I find that and put it excellently to the point.
All materials used today in a house meet our limit values and are harmless on their own.
An additive consideration in a room is usually not made. In addition, a lot of furnishings are added. What is ultimately in the room can be made tangible for allergy sufferers and specialists with measuring devices. Most people will not be able to perceive a pollutant load themselves.
Here is my "healthy-building" input for :
For us, the consequence was a careful selection of materials for the house and furnishings according to the following aspects:
[*]natural materials are preferred (wood, clay, cellulose)
[*]anything that stinks stays outside (e.g. I do not like the smell of vinyl floors – no matter how well they may be tested)
[*]execution by craftsmen who think similarly to us in this regard and obviously like their job
[*]keeping distance from blunt, limit-value-oriented indifferent people who do not give it a second thought
[*]keeping distance from overzealous eco-missionaries who see only bad in the world
[*]very important: a good gut feeling – and at any time a partner’s veto right (if any).
Besides the choice of materials, a healthy building involves consideration of personal aspects. Make your own list. For us, these aspects were essentially:
[*]a physically clearly perceptible radiant heat source
[*]maximum brightness in the dark season
[*]maximum connection of the interior to nature to have an "outside feeling" inside as well and of course to enjoy naturally fresh scented air (blossoms, forest, meadow, rain, thunderstorm…)

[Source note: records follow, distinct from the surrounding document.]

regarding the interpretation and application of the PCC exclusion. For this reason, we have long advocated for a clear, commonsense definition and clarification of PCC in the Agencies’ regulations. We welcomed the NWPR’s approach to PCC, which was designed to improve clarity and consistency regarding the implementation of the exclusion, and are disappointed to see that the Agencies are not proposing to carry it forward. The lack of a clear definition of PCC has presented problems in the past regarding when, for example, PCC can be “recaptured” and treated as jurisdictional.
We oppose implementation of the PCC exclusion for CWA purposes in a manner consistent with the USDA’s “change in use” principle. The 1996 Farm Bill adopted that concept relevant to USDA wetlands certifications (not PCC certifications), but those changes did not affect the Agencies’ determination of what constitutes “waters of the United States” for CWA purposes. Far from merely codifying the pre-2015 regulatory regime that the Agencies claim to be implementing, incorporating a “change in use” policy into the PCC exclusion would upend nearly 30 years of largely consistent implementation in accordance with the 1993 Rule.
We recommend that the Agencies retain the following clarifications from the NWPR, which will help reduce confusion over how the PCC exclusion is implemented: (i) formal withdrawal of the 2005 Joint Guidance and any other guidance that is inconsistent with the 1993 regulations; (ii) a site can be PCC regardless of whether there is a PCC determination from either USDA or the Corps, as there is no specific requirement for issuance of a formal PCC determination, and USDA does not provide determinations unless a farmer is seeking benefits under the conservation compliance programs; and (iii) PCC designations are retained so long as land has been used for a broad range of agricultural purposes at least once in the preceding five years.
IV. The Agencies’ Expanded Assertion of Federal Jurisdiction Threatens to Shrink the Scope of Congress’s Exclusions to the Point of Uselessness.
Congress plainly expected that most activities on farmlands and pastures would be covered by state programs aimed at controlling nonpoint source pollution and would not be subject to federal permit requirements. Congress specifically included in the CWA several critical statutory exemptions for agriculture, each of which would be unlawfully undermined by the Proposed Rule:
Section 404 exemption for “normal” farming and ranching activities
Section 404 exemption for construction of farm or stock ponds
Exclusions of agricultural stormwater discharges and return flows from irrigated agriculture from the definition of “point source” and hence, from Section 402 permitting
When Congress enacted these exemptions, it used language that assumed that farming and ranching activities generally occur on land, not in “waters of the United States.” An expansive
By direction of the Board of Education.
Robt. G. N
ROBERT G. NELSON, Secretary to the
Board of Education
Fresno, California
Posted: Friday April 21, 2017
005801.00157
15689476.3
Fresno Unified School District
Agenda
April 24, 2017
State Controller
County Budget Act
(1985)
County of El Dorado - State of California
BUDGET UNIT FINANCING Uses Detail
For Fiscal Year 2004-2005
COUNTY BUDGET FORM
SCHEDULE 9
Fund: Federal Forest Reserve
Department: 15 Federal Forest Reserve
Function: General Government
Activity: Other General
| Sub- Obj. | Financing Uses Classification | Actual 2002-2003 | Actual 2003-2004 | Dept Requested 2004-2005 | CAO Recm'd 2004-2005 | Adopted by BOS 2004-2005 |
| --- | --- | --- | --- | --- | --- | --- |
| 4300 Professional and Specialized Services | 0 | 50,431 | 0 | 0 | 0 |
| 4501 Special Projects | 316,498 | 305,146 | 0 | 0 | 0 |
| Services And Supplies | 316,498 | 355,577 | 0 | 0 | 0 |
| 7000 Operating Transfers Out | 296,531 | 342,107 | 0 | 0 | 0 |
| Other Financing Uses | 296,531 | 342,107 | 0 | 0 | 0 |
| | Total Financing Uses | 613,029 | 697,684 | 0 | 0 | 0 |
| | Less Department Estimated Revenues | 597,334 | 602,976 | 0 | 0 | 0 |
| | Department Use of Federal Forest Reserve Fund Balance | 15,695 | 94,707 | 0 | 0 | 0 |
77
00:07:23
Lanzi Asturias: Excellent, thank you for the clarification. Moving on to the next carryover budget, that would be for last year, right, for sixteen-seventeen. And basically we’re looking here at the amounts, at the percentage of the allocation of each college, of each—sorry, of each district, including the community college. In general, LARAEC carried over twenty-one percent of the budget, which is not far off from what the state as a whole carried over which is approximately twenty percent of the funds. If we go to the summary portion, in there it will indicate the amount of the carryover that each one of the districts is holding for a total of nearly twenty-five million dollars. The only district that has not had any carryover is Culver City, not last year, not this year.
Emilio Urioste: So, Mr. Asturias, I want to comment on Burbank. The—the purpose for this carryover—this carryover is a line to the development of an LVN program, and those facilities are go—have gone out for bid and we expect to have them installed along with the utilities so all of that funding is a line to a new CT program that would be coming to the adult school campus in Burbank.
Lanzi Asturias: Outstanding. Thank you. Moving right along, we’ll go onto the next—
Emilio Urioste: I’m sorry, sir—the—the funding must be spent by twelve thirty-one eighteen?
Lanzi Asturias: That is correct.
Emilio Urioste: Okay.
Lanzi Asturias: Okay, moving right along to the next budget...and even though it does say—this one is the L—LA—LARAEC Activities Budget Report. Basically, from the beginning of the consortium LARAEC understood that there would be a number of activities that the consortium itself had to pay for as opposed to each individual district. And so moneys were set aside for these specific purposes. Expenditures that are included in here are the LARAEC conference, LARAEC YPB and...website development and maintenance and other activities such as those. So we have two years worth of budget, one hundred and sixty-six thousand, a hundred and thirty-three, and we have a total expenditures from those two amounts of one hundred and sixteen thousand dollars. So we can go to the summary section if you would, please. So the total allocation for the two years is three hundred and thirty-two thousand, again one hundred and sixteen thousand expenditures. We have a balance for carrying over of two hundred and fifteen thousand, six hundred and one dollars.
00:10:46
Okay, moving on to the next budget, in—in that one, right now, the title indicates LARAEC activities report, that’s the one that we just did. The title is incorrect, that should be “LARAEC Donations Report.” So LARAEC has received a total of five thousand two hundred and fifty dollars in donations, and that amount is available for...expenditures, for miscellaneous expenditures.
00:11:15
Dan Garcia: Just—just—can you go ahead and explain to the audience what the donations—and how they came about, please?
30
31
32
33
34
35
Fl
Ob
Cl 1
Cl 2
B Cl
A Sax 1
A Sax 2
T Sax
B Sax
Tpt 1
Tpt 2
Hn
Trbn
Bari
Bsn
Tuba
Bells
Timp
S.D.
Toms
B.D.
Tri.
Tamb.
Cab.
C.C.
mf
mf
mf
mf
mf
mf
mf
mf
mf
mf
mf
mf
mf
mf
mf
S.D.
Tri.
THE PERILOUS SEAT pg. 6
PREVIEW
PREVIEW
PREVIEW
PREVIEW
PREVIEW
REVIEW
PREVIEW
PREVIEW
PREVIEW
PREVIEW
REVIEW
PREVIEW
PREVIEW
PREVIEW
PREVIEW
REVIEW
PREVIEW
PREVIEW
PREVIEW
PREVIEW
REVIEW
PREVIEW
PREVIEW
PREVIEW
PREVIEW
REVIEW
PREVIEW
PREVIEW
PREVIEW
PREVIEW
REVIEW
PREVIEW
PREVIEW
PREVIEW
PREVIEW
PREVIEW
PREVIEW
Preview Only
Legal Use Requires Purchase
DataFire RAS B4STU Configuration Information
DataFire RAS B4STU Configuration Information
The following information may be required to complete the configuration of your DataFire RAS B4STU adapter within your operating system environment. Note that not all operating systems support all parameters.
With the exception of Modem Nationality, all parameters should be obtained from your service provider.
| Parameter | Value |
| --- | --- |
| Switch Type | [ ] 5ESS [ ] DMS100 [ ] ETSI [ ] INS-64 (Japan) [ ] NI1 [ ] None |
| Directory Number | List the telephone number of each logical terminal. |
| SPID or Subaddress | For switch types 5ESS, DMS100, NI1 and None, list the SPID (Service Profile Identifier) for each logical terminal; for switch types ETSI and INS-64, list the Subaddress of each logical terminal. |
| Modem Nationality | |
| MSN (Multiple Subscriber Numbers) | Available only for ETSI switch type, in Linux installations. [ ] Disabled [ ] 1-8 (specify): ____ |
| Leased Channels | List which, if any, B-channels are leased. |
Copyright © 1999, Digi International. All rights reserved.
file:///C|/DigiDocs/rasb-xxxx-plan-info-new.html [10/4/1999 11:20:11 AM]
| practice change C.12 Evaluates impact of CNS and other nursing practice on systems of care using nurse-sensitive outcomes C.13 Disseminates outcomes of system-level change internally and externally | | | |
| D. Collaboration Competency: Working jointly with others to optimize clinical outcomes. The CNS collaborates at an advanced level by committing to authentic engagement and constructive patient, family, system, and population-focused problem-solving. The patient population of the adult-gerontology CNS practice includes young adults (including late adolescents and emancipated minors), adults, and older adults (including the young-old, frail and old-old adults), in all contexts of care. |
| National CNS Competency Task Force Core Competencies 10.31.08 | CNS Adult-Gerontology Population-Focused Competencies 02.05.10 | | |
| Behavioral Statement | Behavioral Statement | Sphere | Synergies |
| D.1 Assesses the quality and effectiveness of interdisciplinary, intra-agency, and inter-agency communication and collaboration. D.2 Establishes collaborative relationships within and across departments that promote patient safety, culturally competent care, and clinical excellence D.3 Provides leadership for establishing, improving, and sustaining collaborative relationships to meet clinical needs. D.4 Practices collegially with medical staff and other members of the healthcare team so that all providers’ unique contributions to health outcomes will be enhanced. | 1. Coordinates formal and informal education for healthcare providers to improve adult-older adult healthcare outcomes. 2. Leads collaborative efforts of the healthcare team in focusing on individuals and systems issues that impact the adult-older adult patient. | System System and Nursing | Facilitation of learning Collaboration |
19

[*]very large air volume in the living space with lots of natural materials (for us wood and clay)
[*]very good acoustics without standing waves, reverberation or hard reflections
[*]consistent preference of the aesthetically perceived solution (sometimes very simple), because the eye lives along.
I also consider it indispensable in healthy building to make sure not to drive yourself crazy (because that is unhealthy) and to choose the right budget and financing for your own nerve system (sleepless nights and worries also make you sick). Better to build a bit smaller, more modest and fitting than to slap together a euro-per-cubic-meter-optimized cuboid on the edge of feasibility.
Additionally, choose the building site well and actively initiate a good neighborhood; quarrels also harm health even in the "healthiest" built house. Nobody (barely) needs that.